ガウェインが指先を小さく振ると、視界を塞いでいた泥の煙幕が、重力に引かれるように一気に地面へと叩きつけられた。
「……ふぅ。ようやくまともな地面か」
ガウェインは足を止め、背嚢のベルトを緩めた。
直後、背後で「どさっ」という重量感のある音が響く。レオが、泥まみれのまま、糸の切れた人形のように岩場に崩れ落ちたのだ。
「は、っ、はぁ……。あ、上がらない……腕が、一ミリも……」
「……当たり前だ。三倍の重力下で泥の上を全力滑走したんだ。死んでいないだけ、お前の生存本能を褒めてやる」
ガウェインは重力魔法を解除し、自身にかける『不動の枷』をいつもの三倍モードに固定した。
レオは突然身体が軽くなった感覚に襲われ、逆にめまいを起こしたように、岩の上でゴロゴロと転がった。
「おじさん……僕、本当に、生きてるんですよね……? あんな、魔物の群れの真ん中を、通り抜けて……」
「……生きている。泥だらけだがな。……レオ、いいか。世の中には、華々しく散ることを美徳とする馬鹿もいるが。……俺に言わせれば、泥を舐めてでも、こうして乾いた地面にたどり着いたお前の脚の方が、よっぽど価値がある」
ガウェインは背嚢から、昨日レオが「鬼だ」と称したあの重い木の棒を取り出し、少年の脇に突き刺した。

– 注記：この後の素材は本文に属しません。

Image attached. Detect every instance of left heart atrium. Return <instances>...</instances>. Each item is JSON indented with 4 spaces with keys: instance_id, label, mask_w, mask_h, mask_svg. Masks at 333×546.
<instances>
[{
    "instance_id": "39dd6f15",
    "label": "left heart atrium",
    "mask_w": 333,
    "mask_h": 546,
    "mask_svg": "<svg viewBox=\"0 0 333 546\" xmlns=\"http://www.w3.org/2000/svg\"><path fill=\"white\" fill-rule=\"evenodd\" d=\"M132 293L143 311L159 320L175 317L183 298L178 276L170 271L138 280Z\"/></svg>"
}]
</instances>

「……英雄になろうとするな。……ただ、次に泥沼に落ちた時、今日よりも少しだけ『賢く』逃げられるようになれ。……それがお前の、一生の課題だ」
「……逃げるための、課題。……ふふっ、おじさんらしいや」
レオは、泥と涙で汚れた顔を歪めて、小さく笑った。
その瞳には、砦で震えていた時のような、ただの怯えではない。自分が「生き抜いた」という、微かな、しかし確かな自負の火が灯っていた。
「……さて。俺は西へ向かう。……お前はこの岩盤を辿れ。二日も歩けば、徴兵元の本隊と合流できるはずだ。……泥の上を歩けたお前なら、乾いた道で迷うことはないだろう」
「……はい。おじさん、ありがとう。……僕、もう『パックン』される心配はしなくて済みそうです」
ガウェインはそれには答えず、再び重い足取りで歩き出した。
一歩ごとに、岩盤が「みしり」と音を立てる。
霧の向こうに、次なる地――かつての魔法都市の残骸が、天を突く墓標のようにぼんやりと姿を現し始めていた。
引退勇者の旅は、止まらない。
背負う重みが、また一つ。
少年の未来という、合理的ではないが、捨て去るには惜しい「重み」を背負ったまま。